* [What is required]
List each line of the data that holds the string "coverage", please.

(Beginning of Data under study)

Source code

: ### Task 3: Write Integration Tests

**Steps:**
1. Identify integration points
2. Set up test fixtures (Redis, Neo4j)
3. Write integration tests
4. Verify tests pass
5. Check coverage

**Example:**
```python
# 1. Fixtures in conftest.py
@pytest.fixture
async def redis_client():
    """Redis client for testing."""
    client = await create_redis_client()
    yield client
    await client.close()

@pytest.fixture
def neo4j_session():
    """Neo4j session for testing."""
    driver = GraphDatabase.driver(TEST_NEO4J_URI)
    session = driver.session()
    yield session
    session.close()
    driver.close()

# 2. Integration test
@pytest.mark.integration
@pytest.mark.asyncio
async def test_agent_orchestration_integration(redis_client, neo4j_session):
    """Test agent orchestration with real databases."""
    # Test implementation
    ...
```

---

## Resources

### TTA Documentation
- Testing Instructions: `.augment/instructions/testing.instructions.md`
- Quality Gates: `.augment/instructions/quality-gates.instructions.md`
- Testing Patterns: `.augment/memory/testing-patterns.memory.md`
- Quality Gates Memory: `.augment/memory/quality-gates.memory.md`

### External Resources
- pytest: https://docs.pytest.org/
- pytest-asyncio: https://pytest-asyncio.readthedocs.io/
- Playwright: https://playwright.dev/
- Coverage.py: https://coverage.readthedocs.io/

(End of Data under study)

* [Result of this task]
5. Check coverage
- Coverage.py: https://coverage.readthedocs.io/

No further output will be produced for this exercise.